### Given information
- Opening Delimiter -
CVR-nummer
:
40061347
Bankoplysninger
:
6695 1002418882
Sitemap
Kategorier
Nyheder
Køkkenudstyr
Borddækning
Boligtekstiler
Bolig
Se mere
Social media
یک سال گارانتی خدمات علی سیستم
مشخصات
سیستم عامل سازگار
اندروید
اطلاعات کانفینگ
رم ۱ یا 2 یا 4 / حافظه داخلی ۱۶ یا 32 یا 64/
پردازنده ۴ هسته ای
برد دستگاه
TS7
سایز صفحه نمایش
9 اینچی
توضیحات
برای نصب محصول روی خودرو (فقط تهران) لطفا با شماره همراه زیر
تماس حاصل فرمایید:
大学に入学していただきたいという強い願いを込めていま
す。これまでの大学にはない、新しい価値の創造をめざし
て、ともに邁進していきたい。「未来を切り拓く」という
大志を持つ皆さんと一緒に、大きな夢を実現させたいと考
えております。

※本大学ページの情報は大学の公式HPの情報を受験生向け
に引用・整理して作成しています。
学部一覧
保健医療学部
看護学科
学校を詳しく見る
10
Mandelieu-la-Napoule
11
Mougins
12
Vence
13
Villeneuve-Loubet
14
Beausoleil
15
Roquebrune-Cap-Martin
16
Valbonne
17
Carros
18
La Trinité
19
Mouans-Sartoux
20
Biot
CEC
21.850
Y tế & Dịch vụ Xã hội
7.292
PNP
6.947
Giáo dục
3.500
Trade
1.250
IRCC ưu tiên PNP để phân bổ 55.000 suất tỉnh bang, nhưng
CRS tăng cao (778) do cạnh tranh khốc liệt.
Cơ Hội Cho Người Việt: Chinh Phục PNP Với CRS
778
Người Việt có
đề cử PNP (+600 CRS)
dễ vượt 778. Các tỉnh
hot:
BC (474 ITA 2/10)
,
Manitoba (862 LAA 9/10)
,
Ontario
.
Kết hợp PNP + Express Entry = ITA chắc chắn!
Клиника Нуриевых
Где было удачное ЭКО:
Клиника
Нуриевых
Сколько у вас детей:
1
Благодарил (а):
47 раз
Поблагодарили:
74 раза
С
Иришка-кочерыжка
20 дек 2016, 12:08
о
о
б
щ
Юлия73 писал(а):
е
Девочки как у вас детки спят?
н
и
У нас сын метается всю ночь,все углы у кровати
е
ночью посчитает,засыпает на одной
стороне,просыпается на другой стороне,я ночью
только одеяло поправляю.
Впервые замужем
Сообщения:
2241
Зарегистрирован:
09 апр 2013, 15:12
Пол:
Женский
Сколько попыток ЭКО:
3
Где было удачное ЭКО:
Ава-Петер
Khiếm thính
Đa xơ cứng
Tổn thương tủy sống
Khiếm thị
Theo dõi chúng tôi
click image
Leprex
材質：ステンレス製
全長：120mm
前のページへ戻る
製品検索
- Closing Delimiter -
### What is expected
Recast the lines above as a JSON list of strings with one string per line, omitting any blank lines.

### Your response
[
  "CVR-nummer",
  ":",
  "40061347",
  "Bankoplysninger",
  ":",
  "6695 1002418882",
  "Sitemap",
  "Kategorier",
  "Nyheder",
  "Køkkenudstyr",
  "Borddækning",
  "Boligtekstiler",
  "Bolig",
  "Se mere",
  "Social media",
  "یک سال گارانتی خدمات علی سیستم",
  "مشخصات",
  "سیستم عامل سازگار",
  "اندروید",
  "اطلاعات کانفینگ",
  "رم ۱ یا 2 یا 4 / حافظه داخلی ۱۶ یا 32 یا 64/",
  "پردازنده ۴ هسته ای",
  "برد دستگاه",
  "TS7",
  "سایز صفحه نمایش",
  "9 اینچی",
  "توضیحات",
  "برای نصب محصول روی خودرو (فقط تهران) لطفا با شماره همراه زیر",
  "تماس حاصل فرمایید:",
  "大学に入学していただきたいという強い願いを込めていま",
  "す。これまでの大学にはない、新しい価値の創造をめざし",
  "て、ともに邁進していきたい。「未来を切り拓く」という",
  "大志を持つ皆さんと一緒に、大きな夢を実現させたいと考",
  "えております。",
  "※本大学ページの情報は大学の公式HPの情報を受験生向け",
  "に引用・整理して作成しています。",
  "学部一覧",
  "保健医療学部",
  "看護学科",
  "学校を詳しく見る",
  "10",
  "Mandelieu-la-Napoule",
  "11",
  "Mougins",
  "12",
  "Vence",
  "13",
  "Villeneuve-Loubet",
  "14",
  "Beausoleil",
  "15",
  "Roquebrune-Cap-Martin",
  "16",
  "Valbonne",
  "17",
  "Carros",
  "18",
  "La Trinité",
  "19",
  "Mouans-Sartoux",
  "20",
  "Biot",
  "CEC",
  "21.850",
  "Y tế & Dịch vụ Xã hội",
  "7.292",
  "PNP",
  "6.947",
  "Giáo dục",
  "3.500",
  "Trade",
  "1.250",
  "IRCC ưu tiên PNP để phân bổ 55.000 suất tỉnh bang, nhưng",
  "CRS tăng cao (778) do cạnh tranh khốc liệt.",
  "Cơ Hội Cho Người Việt: Chinh Phục PNP Với CRS",
  "778",
  "Người Việt có",
  "đề cử PNP (+600 CRS)",
  "dễ vượt 778. Các tỉnh",
  "hot:",
  "BC (474 ITA 2/10)",
  ",",
  "Manitoba (862 LAA 9/10)",
  ",",
  "Ontario",
  ".",
  "Kết hợp PNP + Express Entry = ITA chắc chắn!",
  "Клиника Нуриевых",
  "Где было удачное ЭКО:",
  "Клиника",
  "Нуриевых",
  "Сколько у вас детей:",
  "1",
  "Благодарил (а):",
  "47 раз",
  "Поблагодарили:",
  "74 раза",
  "С",
  "Иришка-кочерыжка",
  "20 дек 2016, 12:08",
  "о",
  "о",
  "б",
  "щ",
  "Юлия73 писал(а):",
  "е",
  "Девочки как у вас детки спят?",
  "н",
  "и",
  "У нас сын метается всю ночь,все углы у кровати",
  "е",
  "ночью посчитает,засыпает на одной",
  "стороне,просыпается на другой стороне,я ночью",
  "только одеяло поправляю.",
  "Впервые замужем",
  "Сообщения:",
  "2241",
  "Зарегистрирован:",
  "09 апр 2013, 15:12",
  "Пол:",
  "Женский",
  "Сколько попыток ЭКО:",
  "3",
  "Где было удачное ЭКО:",
  "Ава-Петер",
  "Khiếm thính",
  "Đa xơ cứng",
  "Tổn thương tủy sống",
  "Khiếm thị",
  "Theo dõi chúng tôi",
  "click image",
  "Leprex",
  "材質：ステンレス製",
  "全長：120mm",
  "前のページへ戻る",
  "製品検索"
]